*YOUR ASSIGNMENT*
The copy should hold exactly the lines below from the one that contains "- tumour: bounding" through the one that contains "Structures marked on this image (semi-automatically" and nothing else, so no pictures.

───── TASK INPUT ─────

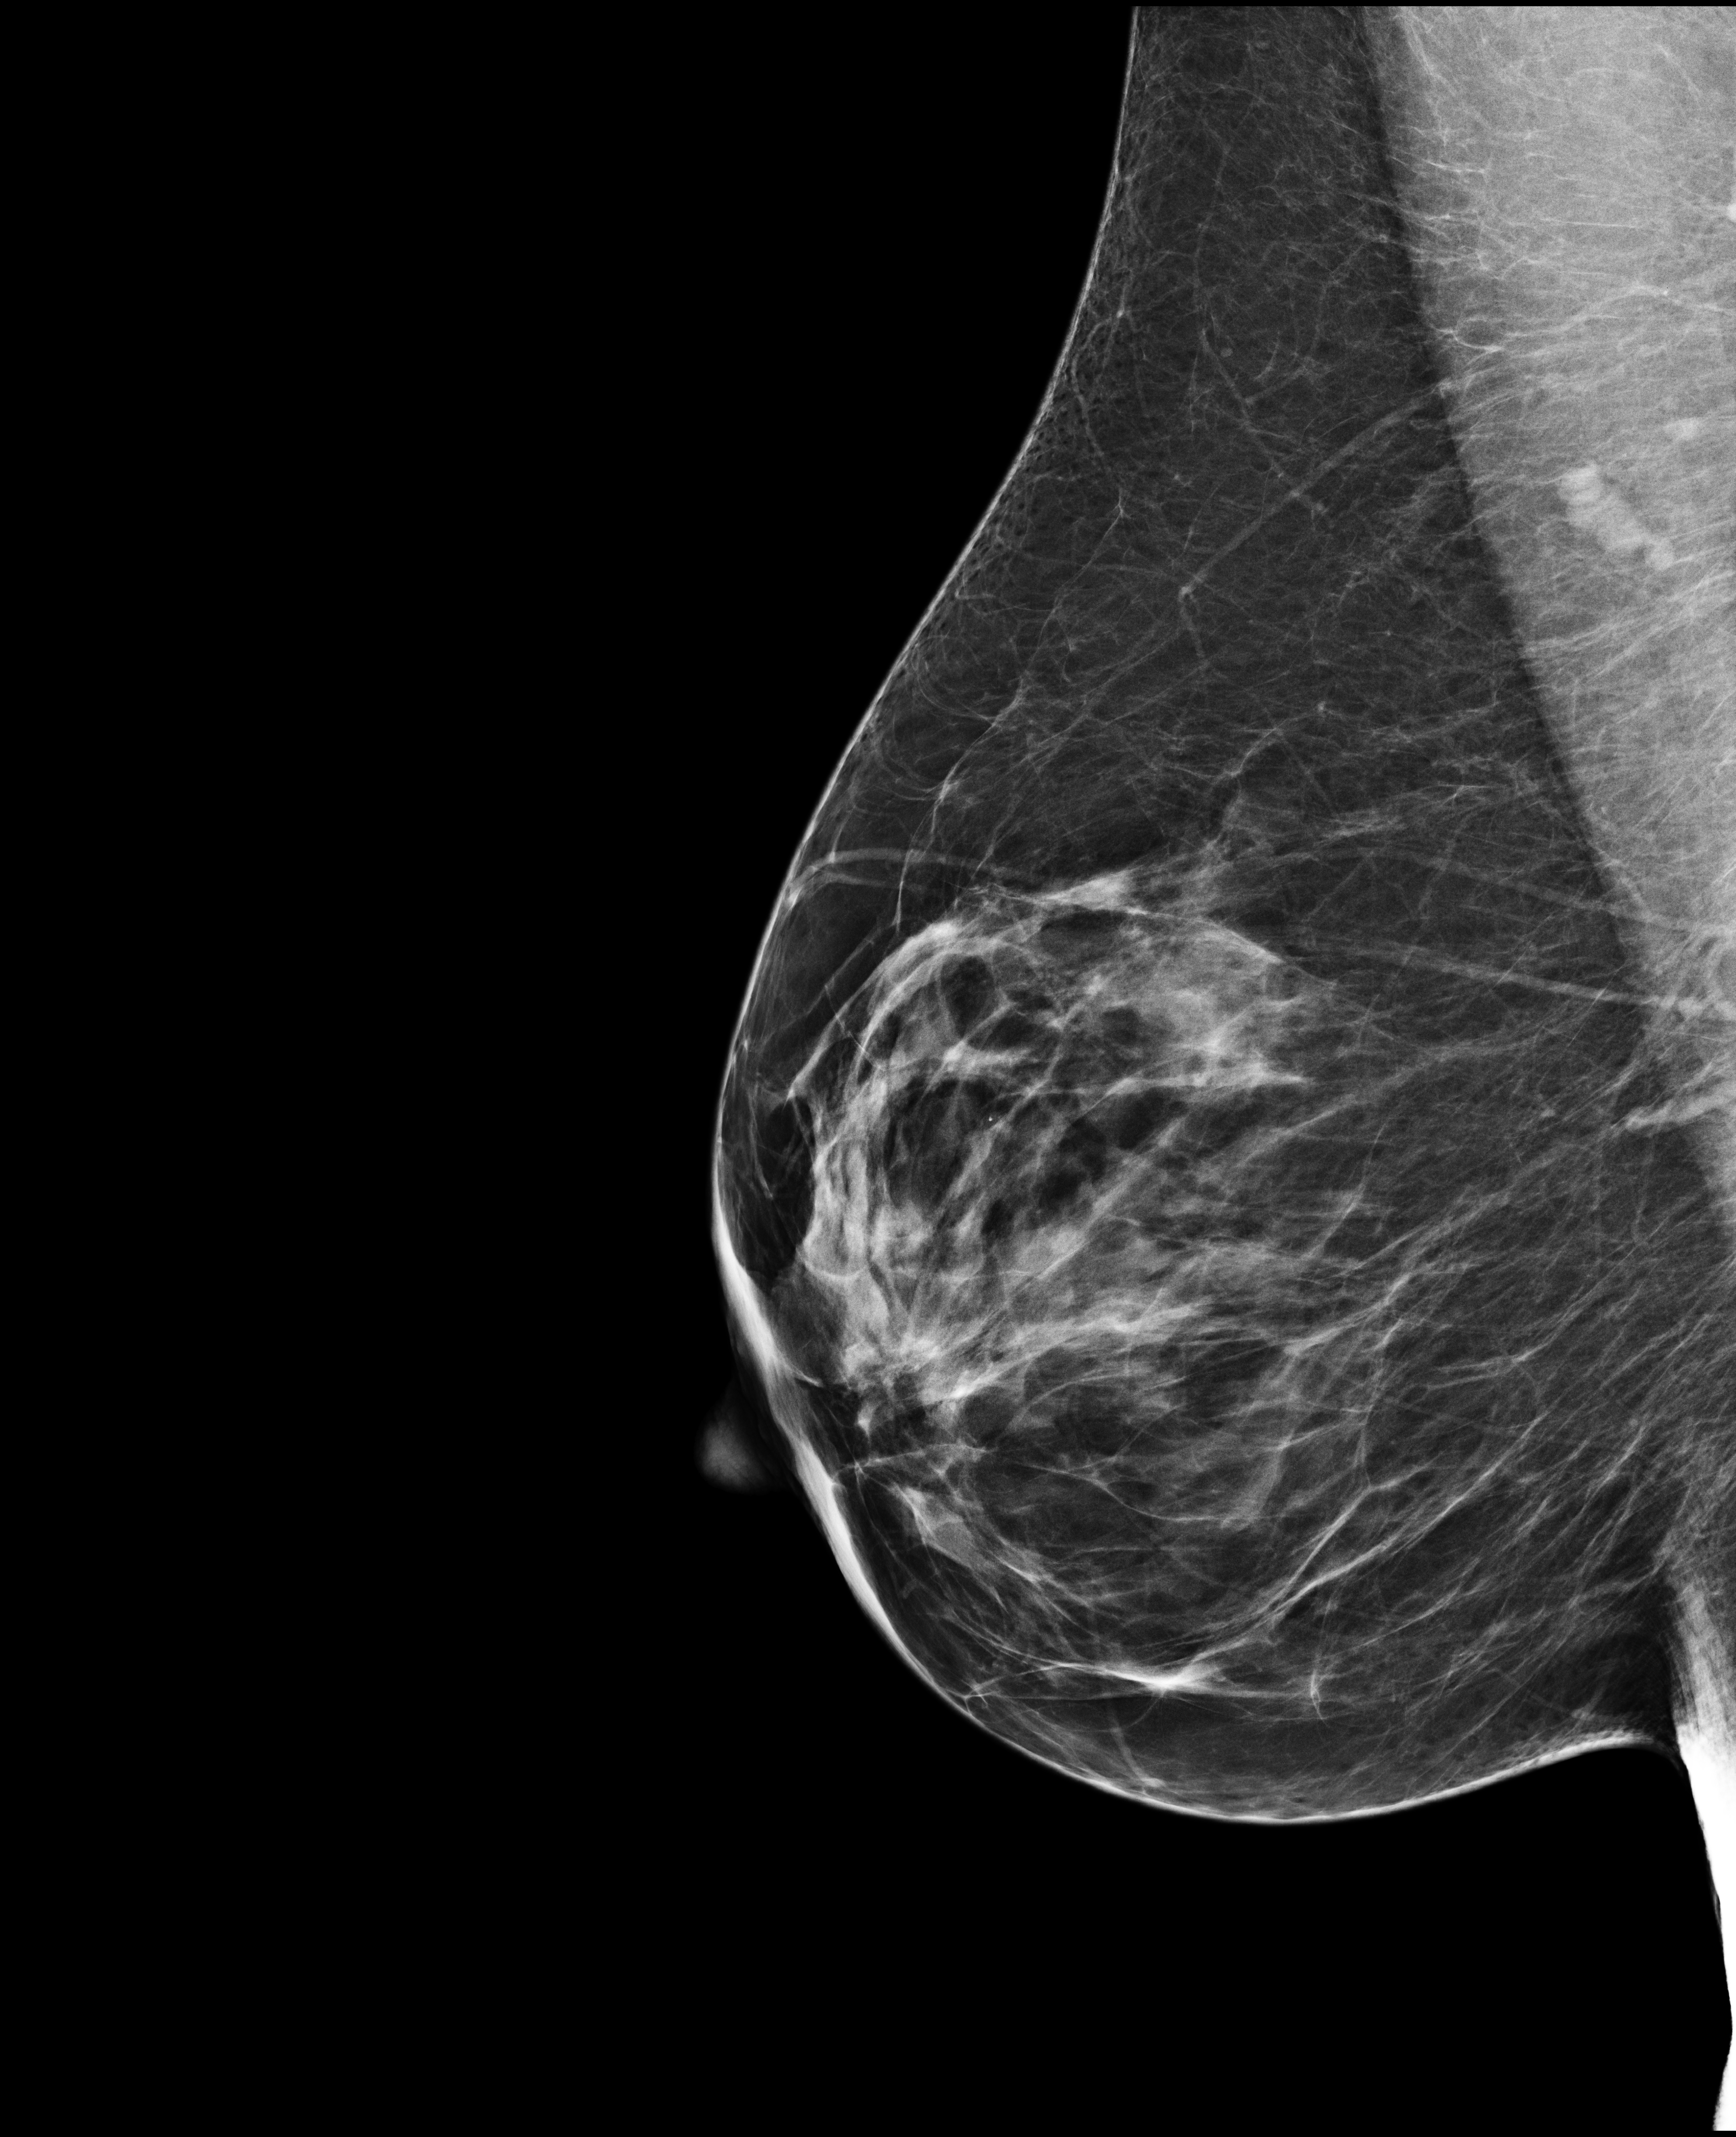
Annual screening mammography examination; compressed breast thickness 67 mm; system: Selenia Dimensions. Patient aged 57 years (female).
Image type: full-field digital mammogram. Breast: right. Projection: mediolateral oblique (MLO) view. BI-RADS breast density category at the screening exam (both breasts, scale 1–4): 3. Final BI-RADS assessment for this screening round (tomosynthesis exam, both breasts): category 1. Recall: no recall after this screen.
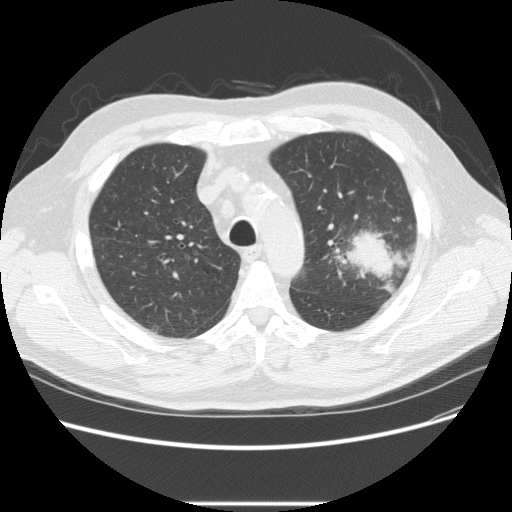
Axial slice from a low-dose chest CT screening exam, first (baseline) screen, lung window (W 1500 / L -600 HU). Male participant, aged 73 years at enrolment. Former smoker at enrolment.
Expert reader's lesion annotation, bounding box [x1, y1, x2, y2] px = [332, 215, 417, 286]. The screening reader recorded 2 non-calcified nodules or masses ≥4 mm on this exam; which of them this box marks is not recorded. Official screen result: positive, change unspecified: nodule(s) >= 4 mm or enlarging nodule(s), mass(es), or other non-specific abnormalities suspicious for lung cancer. Lung cancer was diagnosed 11 days after this screen: bronchiolo-alveolar adenocarcinoma, NOS, other location, well differentiated (G1), stage IV (AJCC 6th edition).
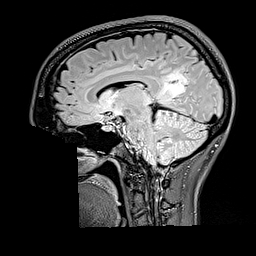
Brain MRI from a brain-tumour surgery series, one sagittal slice; T2 FLAIR; 1 mm slice thickness; 256 × 256 image matrix, field of view 256 × 256 mm. Case-level facts recorded for this patient, not image findings: histopathology: Oligodendroglioma; WHO grade: 2.
Structures marked on this image (expert manual segmentation):
- tumour: bounding box [x1, y1, x2, y2] px = [159, 68, 189, 104]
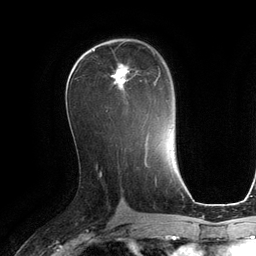
Breast MRI (dynamic contrast-enhanced), one axial slice; position 66 of 134 along the scan axis; cropped to one breast; dynamic contrast-enhanced series, time point 2 of 6 at this slice position (early post-contrast); 3 T; TE 2.8 ms, TR 6.9 ms; 256 × 256 image matrix, field of view 190 × 190 mm. Female patient.
Annotated regions visible in this slice (semi-automatically segmented with operator editing):
- enhancing-tissue mask used for the functional tumour volume (all voxels passing the contrast-enhancement thresholds inside the analysis volume; usually the tumour): bounding box (x1, y1, x2, y2) in pixels: (106, 63, 160, 111)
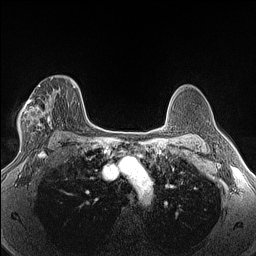
Breast MRI (dynamic contrast-enhanced), one axial slice; slice 92 of 160 in the series (ordered by position); dynamic contrast-enhanced series, time point 2 of 6 at this slice position (early post-contrast); 1.5 T; TE 1.4 ms, TR 5 ms; 1.3 mm slice thickness; 256 × 256 image matrix, field of view 300 × 300 mm. Female patient.
Structures marked on this image (semi-automatically segmented with operator editing):
- enhancing-tissue mask used for the functional tumour volume (all voxels passing the contrast-enhancement thresholds inside the analysis volume; usually the tumour): bounding box <20,77,53,144> (left, top, right, bottom; pixels)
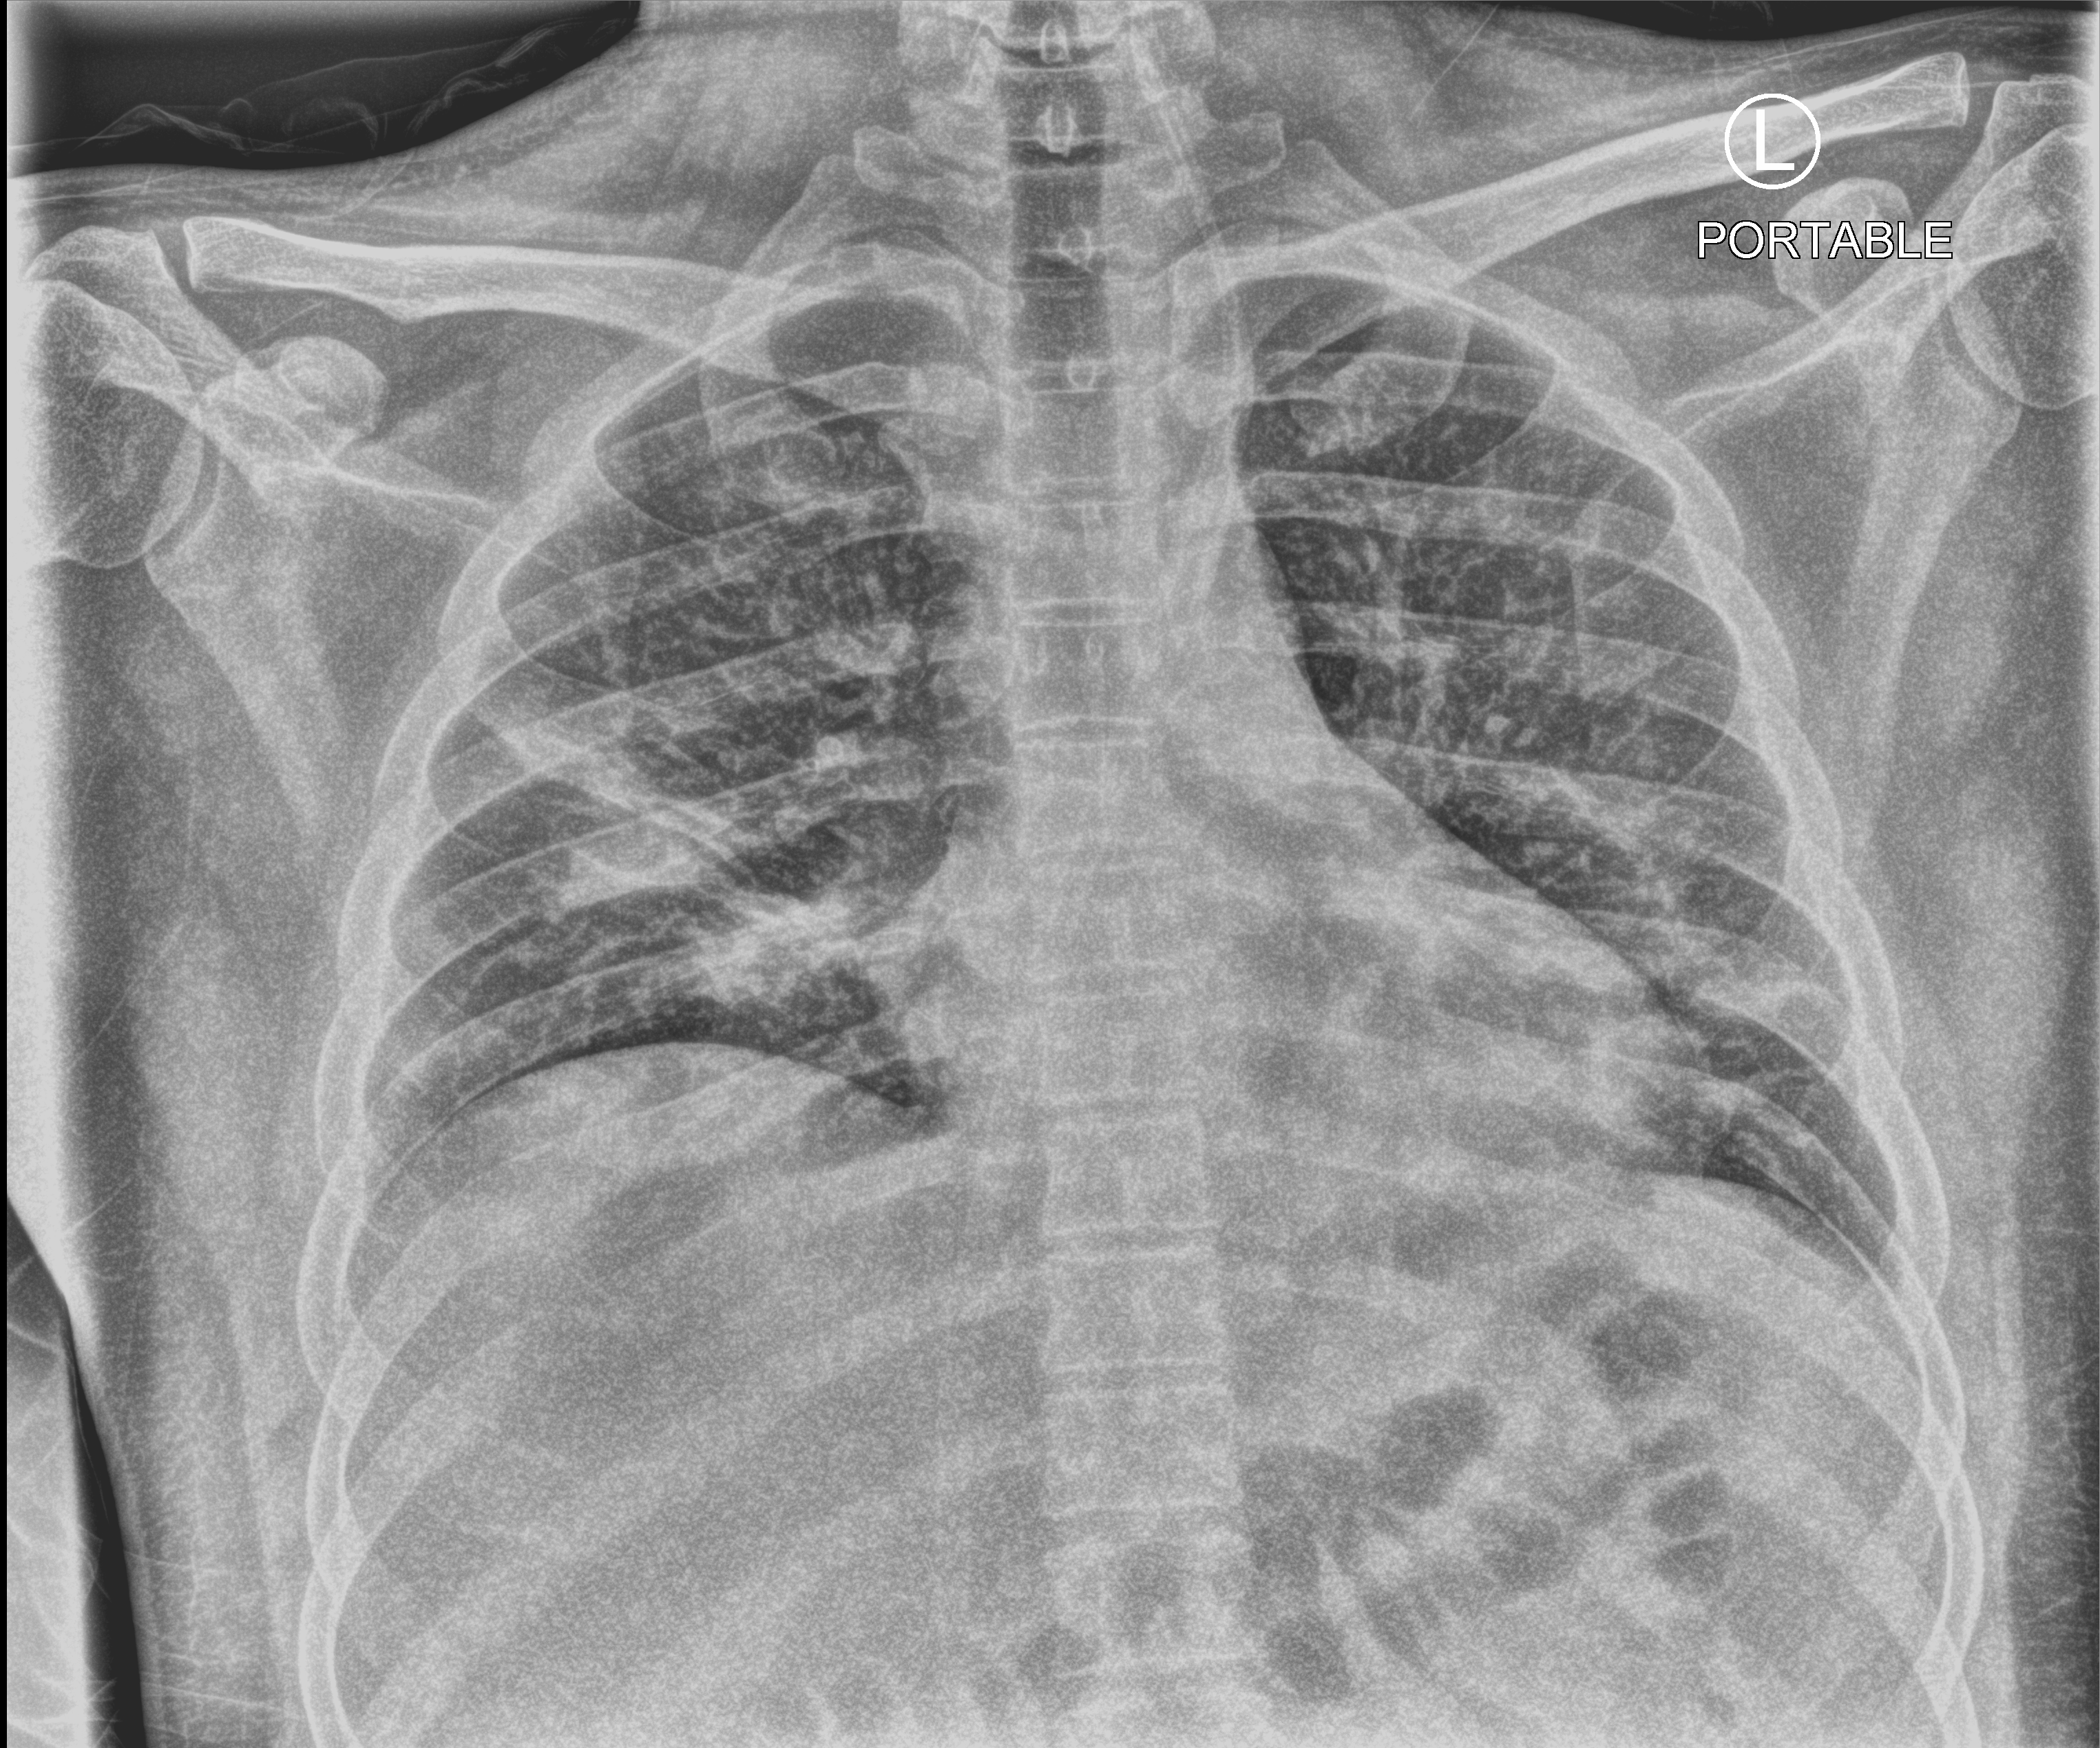
Bedside chest radiograph (computed radiography), anteroposterior (AP) projection. Male patient hospitalised with COVID-19, age 18–59 years.
From the hospital-stay record, not from the radiograph (when in the stay this image was taken is not recorded):
- mechanically ventilated during this hospital stay: no
- chronic kidney disease (admission record): no
- other chronic lung disease (admission record): no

─────

*FINAL ANSWER*
- tumour: bounding box [x1, y1, x2, y2] px = [159, 68, 189, 104]
Breast MRI (dynamic contrast-enhanced), one axial slice; position 66 of 134 along the scan axis; cropped to one breast; dynamic contrast-enhanced series, time point 2 of 6 at this slice position (early post-contrast); 3 T; TE 2.8 ms, TR 6.9 ms; 256 × 256 image matrix, field of view 190 × 190 mm. Female patient.
Annotated regions visible in this slice (semi-automatically segmented with operator editing):
- enhancing-tissue mask used for the functional tumour volume (all voxels passing the contrast-enhancement thresholds inside the analysis volume; usually the tumour): bounding box (x1, y1, x2, y2) in pixels: (106, 63, 160, 111)
Breast MRI (dynamic contrast-enhanced), one axial slice; slice 92 of 160 in the series (ordered by position); dynamic contrast-enhanced series, time point 2 of 6 at this slice position (early post-contrast); 1.5 T; TE 1.4 ms, TR 5 ms; 1.3 mm slice thickness; 256 × 256 image matrix, field of view 300 × 300 mm. Female patient.
Structures marked on this image (semi-automatically segmented with operator editing):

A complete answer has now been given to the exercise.